* START *

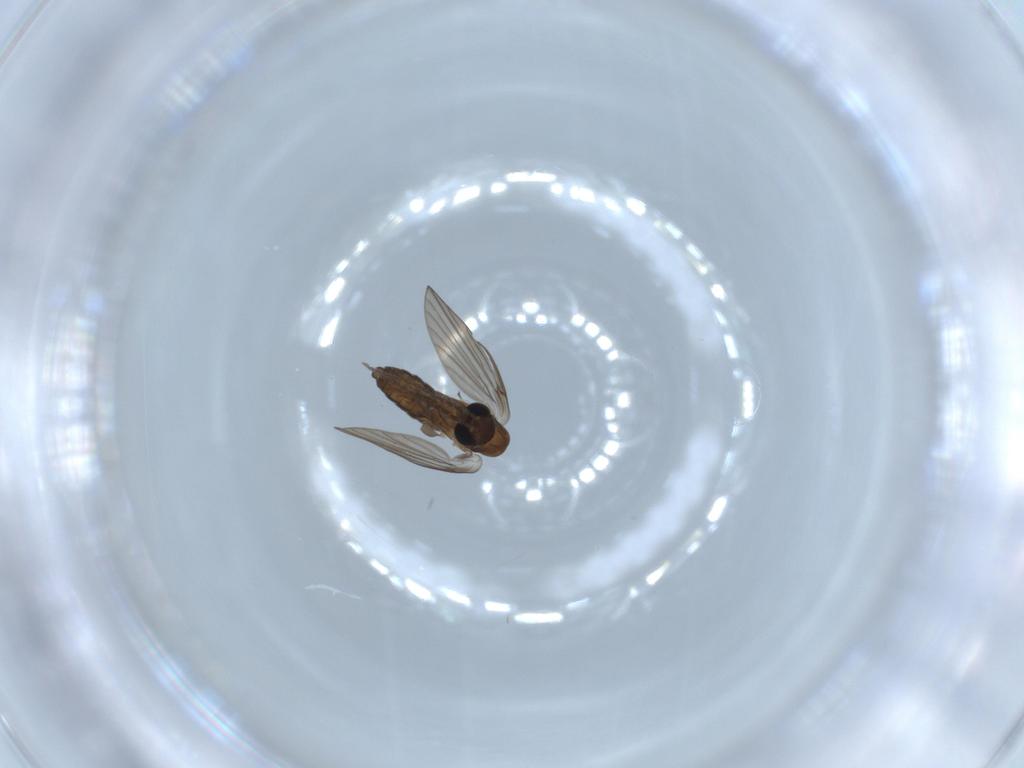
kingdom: Animalia
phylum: Arthropoda
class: Insecta
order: Diptera
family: Psychodidae
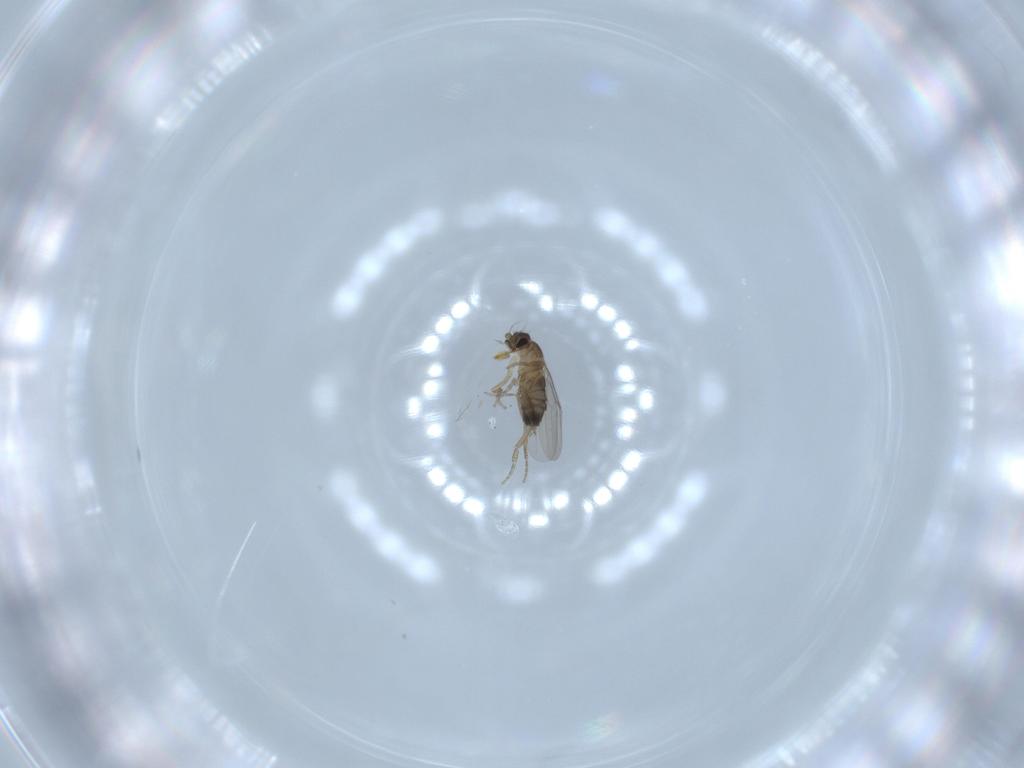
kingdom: Animalia
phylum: Arthropoda
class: Insecta
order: Diptera
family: Phoridae
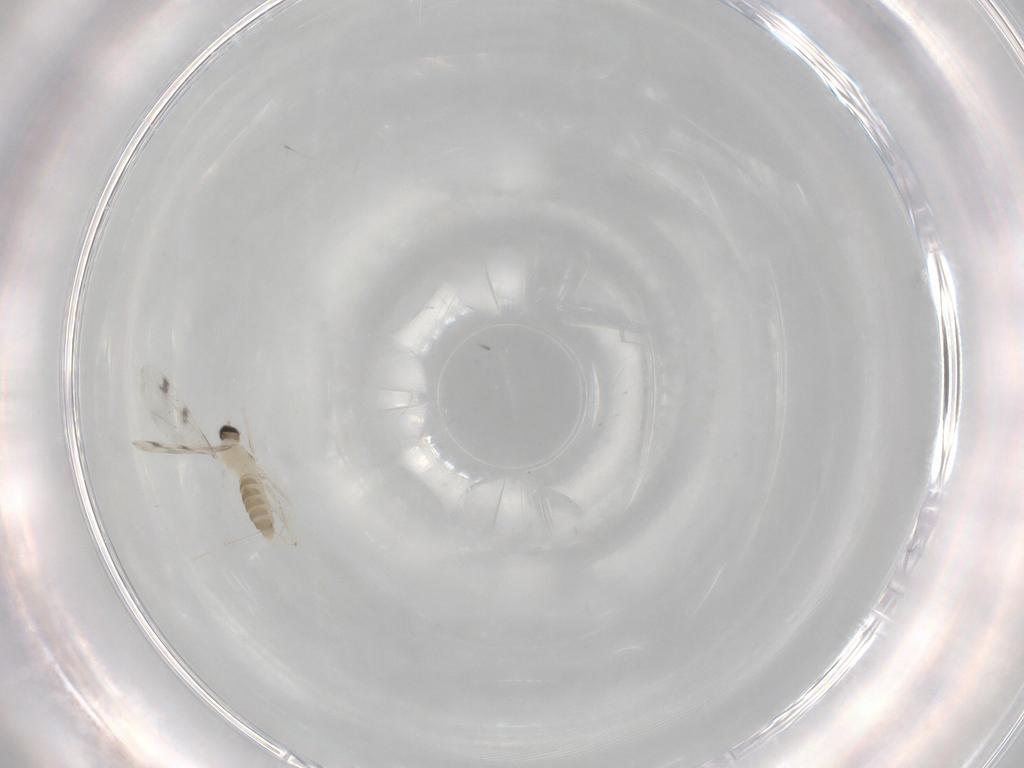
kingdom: Animalia
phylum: Arthropoda
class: Insecta
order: Diptera
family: Cecidomyiidae
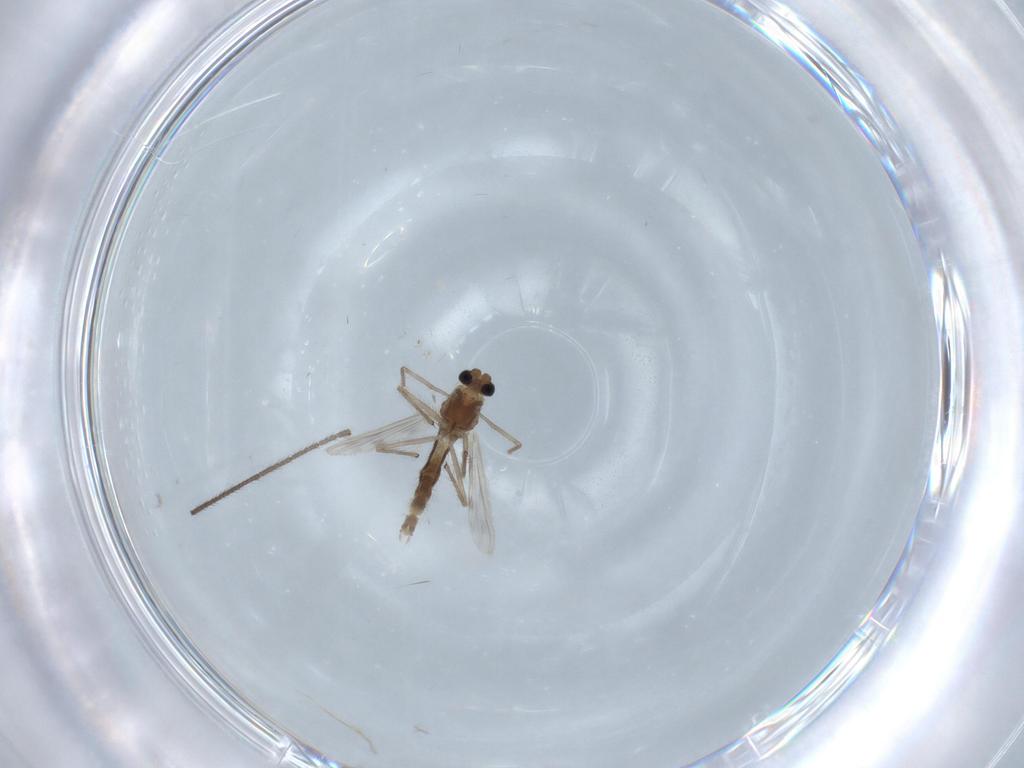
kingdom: Animalia
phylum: Arthropoda
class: Insecta
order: Diptera
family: Chironomidae
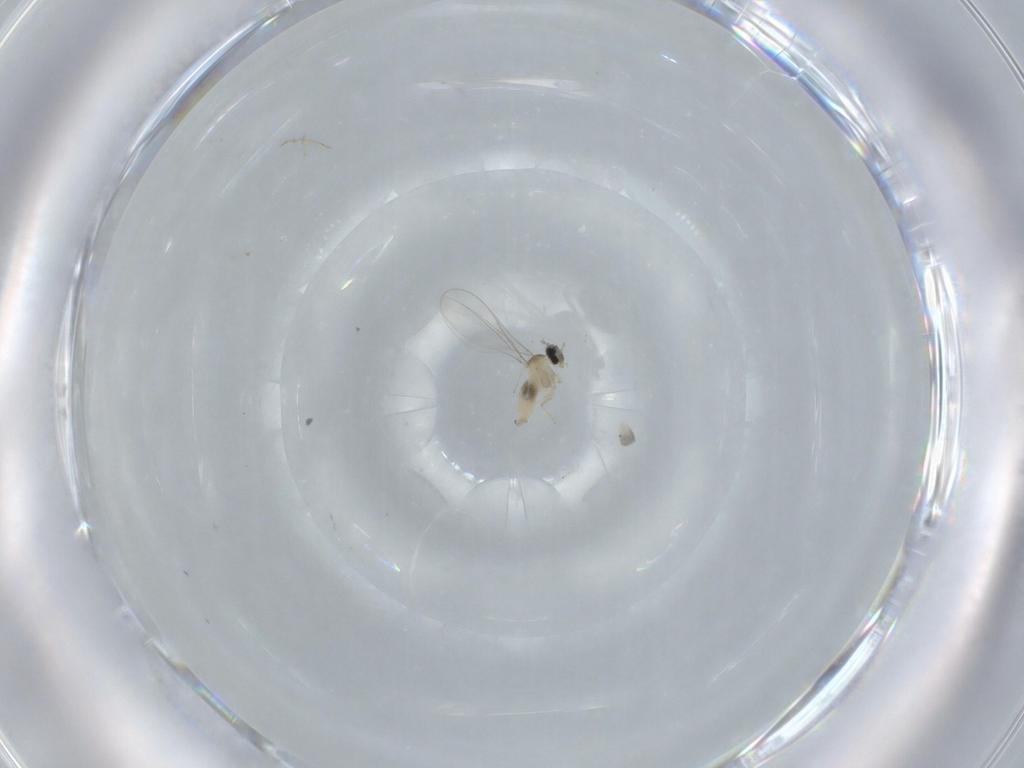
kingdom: Animalia
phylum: Arthropoda
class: Insecta
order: Diptera
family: Cecidomyiidae
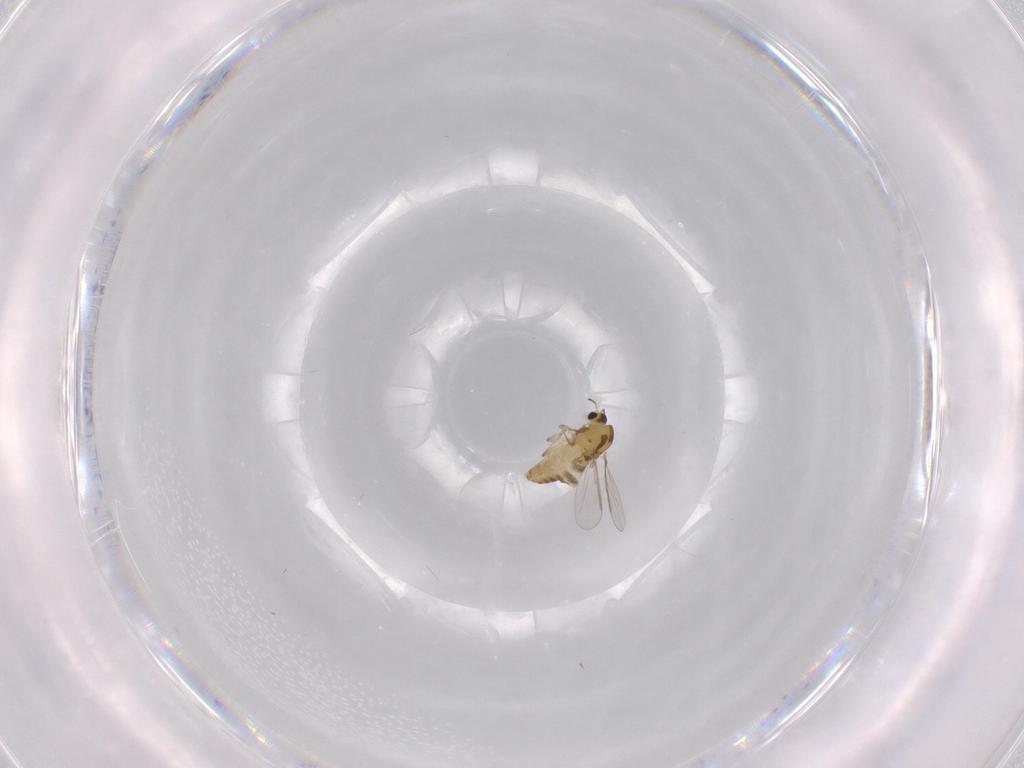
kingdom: Animalia
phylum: Arthropoda
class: Insecta
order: Diptera
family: Chironomidae
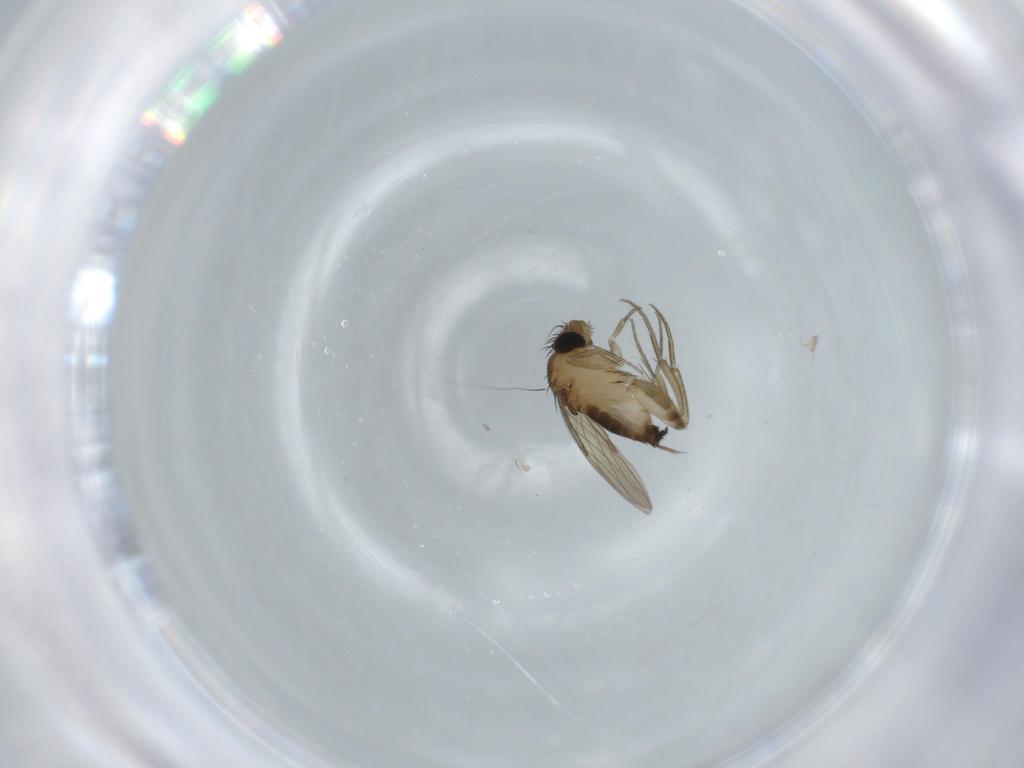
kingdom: Animalia
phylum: Arthropoda
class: Insecta
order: Diptera
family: Phoridae
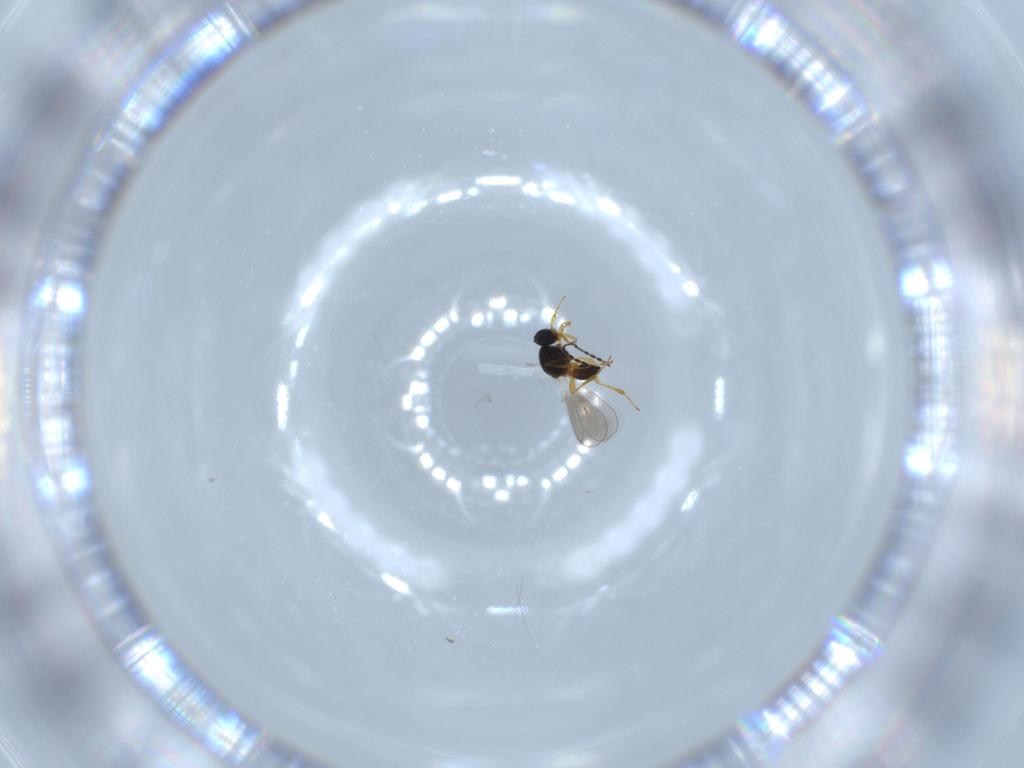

* END *

* Goal
Copy the listing above line for line, with no change to wording or order, and leave the pictures out.

* Finished answer
kingdom: Animalia
phylum: Arthropoda
class: Insecta
order: Diptera
family: Psychodidae
kingdom: Animalia
phylum: Arthropoda
class: Insecta
order: Diptera
family: Phoridae
kingdom: Animalia
phylum: Arthropoda
class: Insecta
order: Diptera
family: Cecidomyiidae
kingdom: Animalia
phylum: Arthropoda
class: Insecta
order: Diptera
family: Chironomidae
kingdom: Animalia
phylum: Arthropoda
class: Insecta
order: Diptera
family: Cecidomyiidae
kingdom: Animalia
phylum: Arthropoda
class: Insecta
order: Diptera
family: Chironomidae
kingdom: Animalia
phylum: Arthropoda
class: Insecta
order: Diptera
family: Phoridae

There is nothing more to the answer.